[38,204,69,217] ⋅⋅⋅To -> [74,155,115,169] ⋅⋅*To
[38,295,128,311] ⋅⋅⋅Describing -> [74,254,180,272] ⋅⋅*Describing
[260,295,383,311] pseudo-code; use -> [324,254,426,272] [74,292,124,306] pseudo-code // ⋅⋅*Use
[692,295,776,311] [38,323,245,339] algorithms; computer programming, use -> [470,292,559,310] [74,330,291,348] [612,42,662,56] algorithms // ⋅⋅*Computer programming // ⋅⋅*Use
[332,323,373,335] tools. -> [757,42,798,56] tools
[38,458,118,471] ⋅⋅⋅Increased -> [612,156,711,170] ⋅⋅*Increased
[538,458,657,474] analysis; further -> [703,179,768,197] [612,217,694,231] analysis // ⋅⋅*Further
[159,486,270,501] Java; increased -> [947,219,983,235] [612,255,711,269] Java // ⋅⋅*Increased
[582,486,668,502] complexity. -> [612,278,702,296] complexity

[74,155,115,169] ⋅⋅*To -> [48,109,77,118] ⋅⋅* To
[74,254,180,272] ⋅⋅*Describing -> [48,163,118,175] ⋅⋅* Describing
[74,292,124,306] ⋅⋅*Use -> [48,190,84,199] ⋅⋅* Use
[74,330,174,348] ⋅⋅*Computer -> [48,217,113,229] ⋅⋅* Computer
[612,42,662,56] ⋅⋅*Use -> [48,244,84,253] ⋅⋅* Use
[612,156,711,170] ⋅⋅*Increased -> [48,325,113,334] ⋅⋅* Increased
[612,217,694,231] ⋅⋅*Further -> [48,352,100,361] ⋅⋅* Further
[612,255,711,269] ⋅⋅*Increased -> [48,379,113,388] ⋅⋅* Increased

━━━━

Task item - Only the lines from the one containing "[538,458,657,474] analysis; further" through the end of the data above are wanted, both ends included; restate them word for word.

Output for this task -
[538,458,657,474] analysis; further -> [703,179,768,197] [612,217,694,231] analysis // ⋅⋅*Further
[159,486,270,501] Java; increased -> [947,219,983,235] [612,255,711,269] Java // ⋅⋅*Increased
[582,486,668,502] complexity. -> [612,278,702,296] complexity

[74,155,115,169] ⋅⋅*To -> [48,109,77,118] ⋅⋅* To
[74,254,180,272] ⋅⋅*Describing -> [48,163,118,175] ⋅⋅* Describing
[74,292,124,306] ⋅⋅*Use -> [48,190,84,199] ⋅⋅* Use
[74,330,174,348] ⋅⋅*Computer -> [48,217,113,229] ⋅⋅* Computer
[612,42,662,56] ⋅⋅*Use -> [48,244,84,253] ⋅⋅* Use
[612,156,711,170] ⋅⋅*Increased -> [48,325,113,334] ⋅⋅* Increased
[612,217,694,231] ⋅⋅*Further -> [48,352,100,361] ⋅⋅* Further
[612,255,711,269] ⋅⋅*Increased -> [48,379,113,388] ⋅⋅* Increased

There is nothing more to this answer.